But despite these gains, we’re still our own worst enemies when it comes to money.
According to a recent report by the Joint Economic Committee of Congress, women who work full-time earn nearly $11,000 less per year than men, which adds up to almost half a million dollars over the course of a career. Women earn 79 percent of what a man earns.
For younger women, the outlook is especially bleak. An April report released by the Economic Policy Institute states that gender wage inequality has grown since 2000. Recent female college graduates earned 6.8 percent less than in 2000, but recent male college graduates earned 8.1 more.
Our restrictive beliefs—I call them icebergs—keep us from asking for the salaries, benefits, and respect we deserve. We’re still not demanding that people acknowledge our value. Why? Because we’re caught up in a set of false beliefs about how the world works: We’re not good enough, perfect enough, likeable enough. To which I say: enough.
Here are six key icebergs that hold us back, stunt our growth, and deceive us into believing that we’re just not capable. These beliefs create confidence barriers and escalate our stress levels. I think of them like minefields: We don’t see them until they blow us up. Which is why we need to eliminate them before they strike.
“I lucked into my success.” You don’t take credit for what you’ve earned and accomplished. You think of your triumphs as flukes, or strokes of dumb luck.
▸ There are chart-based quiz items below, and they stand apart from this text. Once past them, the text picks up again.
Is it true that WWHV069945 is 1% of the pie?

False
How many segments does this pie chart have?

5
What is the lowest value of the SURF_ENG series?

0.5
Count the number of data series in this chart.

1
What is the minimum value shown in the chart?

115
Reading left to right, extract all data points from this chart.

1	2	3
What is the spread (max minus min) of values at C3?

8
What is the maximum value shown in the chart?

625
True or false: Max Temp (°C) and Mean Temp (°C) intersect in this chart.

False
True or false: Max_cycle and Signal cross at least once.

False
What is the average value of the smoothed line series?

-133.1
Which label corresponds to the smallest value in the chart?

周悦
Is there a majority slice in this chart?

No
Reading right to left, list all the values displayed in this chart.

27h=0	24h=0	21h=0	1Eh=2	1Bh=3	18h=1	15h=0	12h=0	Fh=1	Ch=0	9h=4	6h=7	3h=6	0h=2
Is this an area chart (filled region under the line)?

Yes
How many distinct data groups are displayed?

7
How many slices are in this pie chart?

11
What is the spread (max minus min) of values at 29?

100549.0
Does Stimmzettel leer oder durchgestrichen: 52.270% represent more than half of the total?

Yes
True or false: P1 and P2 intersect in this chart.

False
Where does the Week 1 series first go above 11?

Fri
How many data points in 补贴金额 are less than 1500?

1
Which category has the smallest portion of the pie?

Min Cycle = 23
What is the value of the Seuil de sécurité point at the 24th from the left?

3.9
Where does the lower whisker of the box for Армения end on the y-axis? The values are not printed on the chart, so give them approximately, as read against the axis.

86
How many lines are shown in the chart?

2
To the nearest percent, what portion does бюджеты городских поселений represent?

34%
You somehow imagine that you didn’t work hard enough to earn your clout, and you don’t feel worthy of your title or your career. Own your successes. This sense of self-possession creates new opportunities. You’re successful because you worked for it—not because you stumbled into good fortune while lazing your way to the top. Nobody is that lucky.
“The world should be fair.” The world isn’t fair. People don’t play by our own set of rules, and we can’t control the world around us. We’re not going to get ahead unless we ask for more money, demand what we deserve, and take control of our future. Nobody else is looking out for us, so we need to look out for ourselves. Just as you’re not owed anything, nobody is going to hand you a raise. You need to ask for it. And, by the way, getting paid what you’re worth is perfectly fair.
“I must be perfect and do everything right.” The perfect spouse, the perfect mom, the perfect employee. This is impossible: One late meeting, and you miss baseball practice; one day at home with a sick kid, and you’re afraid you’ll look bad to your boss. It’s a house of cards that’s bound to fall. These icebergs are in direct conflict with one another, and when these quests for perfection collide, we fall apart. We just can’t be perfect at everything all the time, and the more we pursue perfection (and fail!), the more we’ll feel un-entitled to success. Your work needs are not in conflict with your personal needs; there’s a time for each.
“Avoid conflict at all costs.” This ties into my point above. We’re so focused on making sure we do everything properly and avoid rocking the boat that we undermine ourselves. Sometimes your worlds will be in opposition, and that’s OK. Sometimes you’ll disagree with a colleague, and that’s fine, too. You might even alienate a few people as you rise through the ranks. This is normal. If your life is completely free of conflict, it’s also free of risks. And without risks, you won’t get anywhere.
“I need to protect myself from failure.” From the time we’re little girls, we’re trained to be careful, to be a likeable “good girl.” We’re cautioned against taking big leaps that could hurt us; we shouldn’t make waves. But the only way to get ahead is to be fearless and to take those risks. We’re not hurting anyone by making waves, but we’re hurting ourselves by trying to insulate ourselves from false threats.
“It’s my job to make sure people are happy.” You know those speeches that flight attendants make before the plane takes off, about fastening your mask before helping someone else? It’s true in life: Your job is to make yourself happy, and only then can you help others. Women often get into a rut of thinking that if they please themselves, they’re somehow depriving someone else. But by asking for a raise, you’re not making someone else unhappy by depriving them—you’re simply setting the foundation for being a better employee yourself because you feel valued.
In order to fully succeed, we absolutely must steer around these icebergs. They impede our ability to get what we need. But there’s a domino effect, too. This issue is bigger than our own beliefs. If we know our own value, we’re then able to create more wealth and positions of power for future generations. By building a foundation of powerful women—on boards, in executive roles, in positions of influence across fields—we’re changing the paradigms. We’re investing in our own successes, and we’re also investing in the future.
The author Jan Bruce is CEO and co-founder of meQuilibrium, the digital coaching platform based on the science of resilience.